Stop Criteria of Decision Tree:
- Several cases in the nodes are statistically insignificant.
- If all record in current data subsets has the same output, then don’t recurse.
- If all the records have precisely the same set of input attributes, then don’t recurse.
- If all attributes have zero information gain, then don’t recurse.
Types of Decision Tree:
- ID3
- CART
ID3:
The algorithm creates a multi-way tree. Each node can contain either two or more than two edges. Then it will find the discrete feature in a dataset that will maximize the information gain by using criterion entropy. It is only appropriate for the classification problem.
Advantages of ID3:
- Understandable prediction rules
- build the fast tree-based
- build short tree
- Finding leaf nodes enable test data to be pruned, reducing the number of tests
- The whole Data set is searched to create a tree.
Disadvantages of ID3:
- Data may be over-fitted or over classified
- Only one attribute at a time is tested for making decisions
- Does not handle numeric attribute and missing values.
CART:
CART stands for Classification and Regression Trees. The algorithm creates a binary tree. Each node has exactly two outgoing edges, finding the best numerical or categorical feature to split using an appropriate impurity criterion. For classification, the GINI impurity and entropy method could be used for. CART can also be used for regression by introducing the variance reduction, which is based on the least square method.
Advantages of CART:
- It can handle continuous and discrete data.
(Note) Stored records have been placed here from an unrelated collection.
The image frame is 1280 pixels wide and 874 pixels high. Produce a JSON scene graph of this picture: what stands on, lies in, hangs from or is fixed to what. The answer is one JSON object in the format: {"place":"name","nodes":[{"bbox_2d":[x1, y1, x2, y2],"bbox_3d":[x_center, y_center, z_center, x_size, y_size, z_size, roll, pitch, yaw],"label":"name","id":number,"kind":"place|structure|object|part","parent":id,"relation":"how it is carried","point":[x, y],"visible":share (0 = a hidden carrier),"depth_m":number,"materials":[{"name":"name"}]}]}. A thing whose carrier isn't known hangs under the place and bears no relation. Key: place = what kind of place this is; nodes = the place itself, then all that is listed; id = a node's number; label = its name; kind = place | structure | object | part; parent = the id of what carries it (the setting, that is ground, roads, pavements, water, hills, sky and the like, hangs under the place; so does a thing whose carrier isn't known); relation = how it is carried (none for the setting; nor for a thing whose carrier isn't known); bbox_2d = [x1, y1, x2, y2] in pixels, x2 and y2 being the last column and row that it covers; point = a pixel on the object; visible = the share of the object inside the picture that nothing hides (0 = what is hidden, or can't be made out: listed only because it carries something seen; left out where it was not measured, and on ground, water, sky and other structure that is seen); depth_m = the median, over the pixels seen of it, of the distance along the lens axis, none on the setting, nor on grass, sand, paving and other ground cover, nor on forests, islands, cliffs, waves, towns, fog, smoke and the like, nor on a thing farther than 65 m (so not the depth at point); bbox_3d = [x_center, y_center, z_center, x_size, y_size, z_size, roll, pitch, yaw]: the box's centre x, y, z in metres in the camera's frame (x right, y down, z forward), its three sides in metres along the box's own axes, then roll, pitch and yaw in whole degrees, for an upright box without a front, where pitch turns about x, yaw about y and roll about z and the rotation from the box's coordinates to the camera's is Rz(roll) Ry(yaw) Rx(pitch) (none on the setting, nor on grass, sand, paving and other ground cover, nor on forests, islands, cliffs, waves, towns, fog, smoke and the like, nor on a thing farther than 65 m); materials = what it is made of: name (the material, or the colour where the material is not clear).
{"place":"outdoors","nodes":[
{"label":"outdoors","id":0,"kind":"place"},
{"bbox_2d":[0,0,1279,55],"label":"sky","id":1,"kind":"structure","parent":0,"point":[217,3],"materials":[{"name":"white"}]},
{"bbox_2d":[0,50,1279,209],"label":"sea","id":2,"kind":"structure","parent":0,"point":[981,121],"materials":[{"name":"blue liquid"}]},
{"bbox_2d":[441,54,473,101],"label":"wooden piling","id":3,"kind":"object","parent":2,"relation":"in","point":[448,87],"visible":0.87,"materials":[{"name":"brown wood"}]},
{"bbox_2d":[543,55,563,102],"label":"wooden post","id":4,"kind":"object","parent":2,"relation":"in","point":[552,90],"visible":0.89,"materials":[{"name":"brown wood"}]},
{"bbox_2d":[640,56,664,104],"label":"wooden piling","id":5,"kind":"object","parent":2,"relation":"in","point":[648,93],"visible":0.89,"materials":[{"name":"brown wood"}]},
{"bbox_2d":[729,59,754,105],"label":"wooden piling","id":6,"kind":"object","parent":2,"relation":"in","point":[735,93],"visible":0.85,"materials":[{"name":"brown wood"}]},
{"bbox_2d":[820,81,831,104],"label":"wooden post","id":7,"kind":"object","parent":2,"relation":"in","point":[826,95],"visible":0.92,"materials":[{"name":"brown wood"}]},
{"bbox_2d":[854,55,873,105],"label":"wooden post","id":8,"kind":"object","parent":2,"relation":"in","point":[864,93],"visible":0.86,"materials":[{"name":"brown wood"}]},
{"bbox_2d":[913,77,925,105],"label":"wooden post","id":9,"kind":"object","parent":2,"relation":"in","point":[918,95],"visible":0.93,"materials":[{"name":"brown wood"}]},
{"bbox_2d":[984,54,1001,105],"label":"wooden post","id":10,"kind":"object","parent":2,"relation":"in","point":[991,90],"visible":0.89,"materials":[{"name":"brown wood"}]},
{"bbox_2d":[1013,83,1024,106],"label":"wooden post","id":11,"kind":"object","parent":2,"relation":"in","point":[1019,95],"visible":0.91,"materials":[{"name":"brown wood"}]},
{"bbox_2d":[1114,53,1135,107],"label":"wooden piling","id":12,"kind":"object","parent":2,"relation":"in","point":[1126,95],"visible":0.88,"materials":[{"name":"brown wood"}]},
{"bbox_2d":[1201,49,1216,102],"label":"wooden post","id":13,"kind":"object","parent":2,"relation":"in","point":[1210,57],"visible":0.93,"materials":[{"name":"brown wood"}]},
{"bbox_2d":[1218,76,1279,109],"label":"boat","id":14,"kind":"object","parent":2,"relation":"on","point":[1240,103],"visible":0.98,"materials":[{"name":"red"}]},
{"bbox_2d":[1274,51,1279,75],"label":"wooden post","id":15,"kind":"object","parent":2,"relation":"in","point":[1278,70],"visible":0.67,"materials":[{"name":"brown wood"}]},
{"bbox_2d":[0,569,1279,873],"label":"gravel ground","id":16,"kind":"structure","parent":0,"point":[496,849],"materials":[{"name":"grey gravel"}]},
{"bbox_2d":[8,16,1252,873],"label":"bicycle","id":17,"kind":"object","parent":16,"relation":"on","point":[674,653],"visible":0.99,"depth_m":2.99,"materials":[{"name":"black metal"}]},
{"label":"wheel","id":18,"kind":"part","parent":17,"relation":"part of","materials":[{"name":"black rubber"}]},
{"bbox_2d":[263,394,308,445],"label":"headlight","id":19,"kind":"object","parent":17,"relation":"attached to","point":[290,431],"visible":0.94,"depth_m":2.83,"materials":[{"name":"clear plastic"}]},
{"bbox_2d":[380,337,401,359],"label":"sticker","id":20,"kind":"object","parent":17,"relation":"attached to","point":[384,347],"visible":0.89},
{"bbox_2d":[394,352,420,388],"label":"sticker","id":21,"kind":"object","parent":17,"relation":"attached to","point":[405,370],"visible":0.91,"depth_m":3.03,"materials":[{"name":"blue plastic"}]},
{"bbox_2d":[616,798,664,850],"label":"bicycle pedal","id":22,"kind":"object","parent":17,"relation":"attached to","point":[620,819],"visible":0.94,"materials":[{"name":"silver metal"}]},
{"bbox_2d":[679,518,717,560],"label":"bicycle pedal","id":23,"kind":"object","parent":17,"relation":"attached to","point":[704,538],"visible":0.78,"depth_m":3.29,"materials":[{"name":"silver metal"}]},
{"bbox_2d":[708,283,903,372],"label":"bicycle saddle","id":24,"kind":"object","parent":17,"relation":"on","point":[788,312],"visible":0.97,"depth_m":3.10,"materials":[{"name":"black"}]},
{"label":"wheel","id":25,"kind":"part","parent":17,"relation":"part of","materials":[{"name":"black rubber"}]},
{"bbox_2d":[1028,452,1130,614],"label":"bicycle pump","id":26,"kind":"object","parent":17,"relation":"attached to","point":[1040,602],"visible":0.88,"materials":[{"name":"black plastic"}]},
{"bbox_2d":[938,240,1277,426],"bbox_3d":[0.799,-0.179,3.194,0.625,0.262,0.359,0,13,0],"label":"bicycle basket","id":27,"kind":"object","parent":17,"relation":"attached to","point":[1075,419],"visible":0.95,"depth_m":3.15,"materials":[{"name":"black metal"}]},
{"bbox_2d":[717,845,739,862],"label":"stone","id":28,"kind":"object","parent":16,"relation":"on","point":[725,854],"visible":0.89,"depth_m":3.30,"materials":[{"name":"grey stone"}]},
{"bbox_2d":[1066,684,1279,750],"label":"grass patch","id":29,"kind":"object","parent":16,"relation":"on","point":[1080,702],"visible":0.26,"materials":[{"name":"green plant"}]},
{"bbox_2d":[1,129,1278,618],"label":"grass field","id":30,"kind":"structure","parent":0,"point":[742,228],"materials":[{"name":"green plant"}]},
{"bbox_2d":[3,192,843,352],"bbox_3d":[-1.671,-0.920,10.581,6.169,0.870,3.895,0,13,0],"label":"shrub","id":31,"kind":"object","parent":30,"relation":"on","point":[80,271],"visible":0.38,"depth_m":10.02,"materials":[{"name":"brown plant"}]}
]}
- This method calculates the feature importance and uses only those features
- It either removes or changes the value of the outlier to handle them.
Disadvantages of CART:
- CART may have an unstable decision tree.
- CART split one by one variable.
Advantages of Decision Tree:
- It is simple to understand, translate and visualize using graphs
- The decision tree chooses the best feature by calculating feature importance.
- Can handle both continuous and discrete data. It can also handle multiple outputs of target variable problems.
- If a user is naive in data preprocessing, then the decision tree is good because it needs the lest input of the user.
- The nonlinear relationship between attribute does not affect tree performance.
Disadvantages of Decision Tree:
- Decision tree learners can create an over-complex tree that does not generalize the data well. It is called over-fitting.
- Decision trees can be unstable because small changes in data might output different
- Decision tree learners can be biased and can give importance to one feature than others.